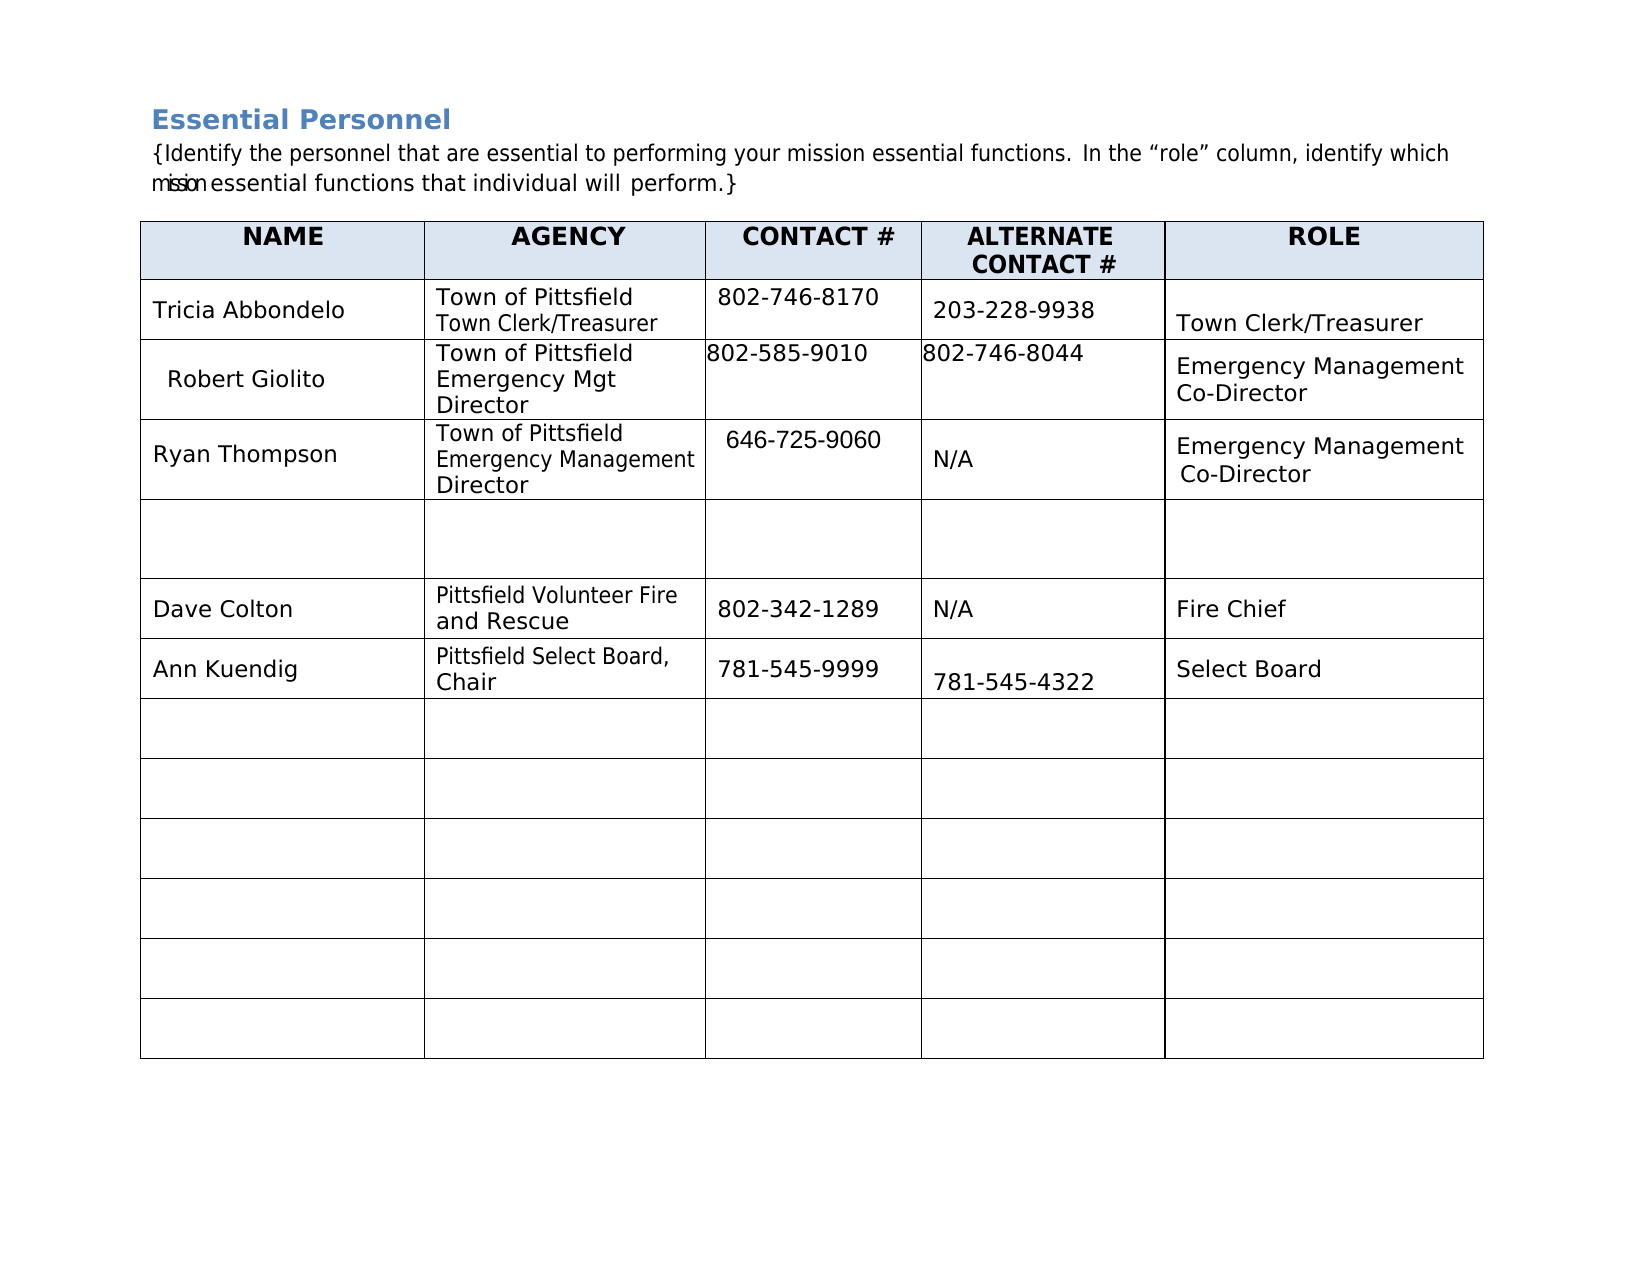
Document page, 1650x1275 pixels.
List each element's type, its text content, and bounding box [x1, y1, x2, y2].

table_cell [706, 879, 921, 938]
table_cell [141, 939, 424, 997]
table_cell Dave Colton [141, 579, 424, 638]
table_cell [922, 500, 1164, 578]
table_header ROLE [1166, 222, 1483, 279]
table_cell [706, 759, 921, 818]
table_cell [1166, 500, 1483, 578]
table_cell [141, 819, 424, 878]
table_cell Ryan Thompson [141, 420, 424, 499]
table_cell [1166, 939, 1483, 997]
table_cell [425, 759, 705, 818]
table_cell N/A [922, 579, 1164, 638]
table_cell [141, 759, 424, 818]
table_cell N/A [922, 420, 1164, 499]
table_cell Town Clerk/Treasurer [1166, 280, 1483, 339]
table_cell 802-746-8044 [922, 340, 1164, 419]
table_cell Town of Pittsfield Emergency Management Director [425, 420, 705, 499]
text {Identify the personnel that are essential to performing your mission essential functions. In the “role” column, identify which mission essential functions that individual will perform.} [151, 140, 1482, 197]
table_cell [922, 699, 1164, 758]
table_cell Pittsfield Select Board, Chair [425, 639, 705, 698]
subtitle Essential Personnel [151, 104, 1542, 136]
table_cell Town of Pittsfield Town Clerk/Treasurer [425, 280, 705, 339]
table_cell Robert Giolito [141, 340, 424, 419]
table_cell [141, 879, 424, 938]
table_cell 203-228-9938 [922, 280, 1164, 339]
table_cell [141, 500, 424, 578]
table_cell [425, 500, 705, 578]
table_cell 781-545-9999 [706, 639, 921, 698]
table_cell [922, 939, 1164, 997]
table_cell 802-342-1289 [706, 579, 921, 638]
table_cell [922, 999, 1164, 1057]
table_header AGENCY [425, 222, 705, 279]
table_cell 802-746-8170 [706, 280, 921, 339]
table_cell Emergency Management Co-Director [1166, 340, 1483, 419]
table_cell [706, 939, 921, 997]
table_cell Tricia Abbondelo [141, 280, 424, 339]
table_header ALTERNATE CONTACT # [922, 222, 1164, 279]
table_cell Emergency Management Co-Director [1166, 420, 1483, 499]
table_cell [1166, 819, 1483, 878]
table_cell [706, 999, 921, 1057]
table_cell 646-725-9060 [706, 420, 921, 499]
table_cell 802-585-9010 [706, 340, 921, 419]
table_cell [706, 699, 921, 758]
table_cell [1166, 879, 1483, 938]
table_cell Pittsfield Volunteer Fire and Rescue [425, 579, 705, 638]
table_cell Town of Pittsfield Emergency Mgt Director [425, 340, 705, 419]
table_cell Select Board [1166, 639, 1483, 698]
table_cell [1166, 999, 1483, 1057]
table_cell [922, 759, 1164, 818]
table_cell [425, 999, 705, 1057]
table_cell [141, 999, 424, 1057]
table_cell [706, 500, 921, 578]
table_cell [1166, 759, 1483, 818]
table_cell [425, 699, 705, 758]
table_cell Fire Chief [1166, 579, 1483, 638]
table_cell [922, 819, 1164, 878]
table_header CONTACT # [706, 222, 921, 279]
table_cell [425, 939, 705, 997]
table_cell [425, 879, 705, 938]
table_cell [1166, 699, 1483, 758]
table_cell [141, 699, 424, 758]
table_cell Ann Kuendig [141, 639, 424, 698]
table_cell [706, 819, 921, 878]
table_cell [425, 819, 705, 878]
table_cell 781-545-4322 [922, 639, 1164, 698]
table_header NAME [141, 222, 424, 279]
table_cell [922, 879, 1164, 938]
· · · ·
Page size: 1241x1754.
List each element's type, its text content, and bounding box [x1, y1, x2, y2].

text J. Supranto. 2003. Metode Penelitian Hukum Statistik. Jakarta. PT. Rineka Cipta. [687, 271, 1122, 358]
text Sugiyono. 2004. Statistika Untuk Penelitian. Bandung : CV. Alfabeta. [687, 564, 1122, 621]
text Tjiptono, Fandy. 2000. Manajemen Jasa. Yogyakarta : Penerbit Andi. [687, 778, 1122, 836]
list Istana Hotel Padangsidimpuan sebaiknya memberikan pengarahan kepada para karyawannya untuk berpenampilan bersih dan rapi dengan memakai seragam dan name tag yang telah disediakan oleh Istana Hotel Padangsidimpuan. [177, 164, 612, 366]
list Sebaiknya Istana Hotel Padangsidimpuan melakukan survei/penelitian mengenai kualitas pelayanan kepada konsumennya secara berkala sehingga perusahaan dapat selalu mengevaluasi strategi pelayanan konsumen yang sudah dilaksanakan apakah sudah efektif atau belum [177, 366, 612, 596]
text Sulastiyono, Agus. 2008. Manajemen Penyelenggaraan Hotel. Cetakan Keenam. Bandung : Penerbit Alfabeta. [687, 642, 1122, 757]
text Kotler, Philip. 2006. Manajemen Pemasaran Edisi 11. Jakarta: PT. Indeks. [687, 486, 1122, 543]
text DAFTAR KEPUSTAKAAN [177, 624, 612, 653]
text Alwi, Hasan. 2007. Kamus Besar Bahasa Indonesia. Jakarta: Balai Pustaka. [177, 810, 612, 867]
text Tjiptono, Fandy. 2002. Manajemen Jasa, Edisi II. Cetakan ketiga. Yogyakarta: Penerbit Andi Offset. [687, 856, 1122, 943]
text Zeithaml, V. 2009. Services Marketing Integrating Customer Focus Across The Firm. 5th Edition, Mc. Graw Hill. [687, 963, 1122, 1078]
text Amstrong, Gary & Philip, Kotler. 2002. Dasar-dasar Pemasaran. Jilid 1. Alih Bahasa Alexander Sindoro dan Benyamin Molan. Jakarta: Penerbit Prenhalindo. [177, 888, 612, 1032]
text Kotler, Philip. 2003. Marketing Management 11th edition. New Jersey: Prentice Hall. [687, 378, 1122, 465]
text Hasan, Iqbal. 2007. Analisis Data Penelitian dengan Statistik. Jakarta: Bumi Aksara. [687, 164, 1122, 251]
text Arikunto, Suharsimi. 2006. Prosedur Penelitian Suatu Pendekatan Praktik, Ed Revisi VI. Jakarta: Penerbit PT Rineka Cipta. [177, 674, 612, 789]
· · · ·
PROBLEM STATEMENT = Locate the word "Cipta" in the entries, and copy every line where it is found.

PROBLEM SOLUTION =
text J. Supranto. 2003. Metode Penelitian Hukum Statistik. Jakarta. PT. Rineka Cipta. [687, 271, 1122, 358]
text Arikunto, Suharsimi. 2006. Prosedur Penelitian Suatu Pendekatan Praktik, Ed Revisi VI. Jakarta: Penerbit PT Rineka Cipta. [177, 674, 612, 789]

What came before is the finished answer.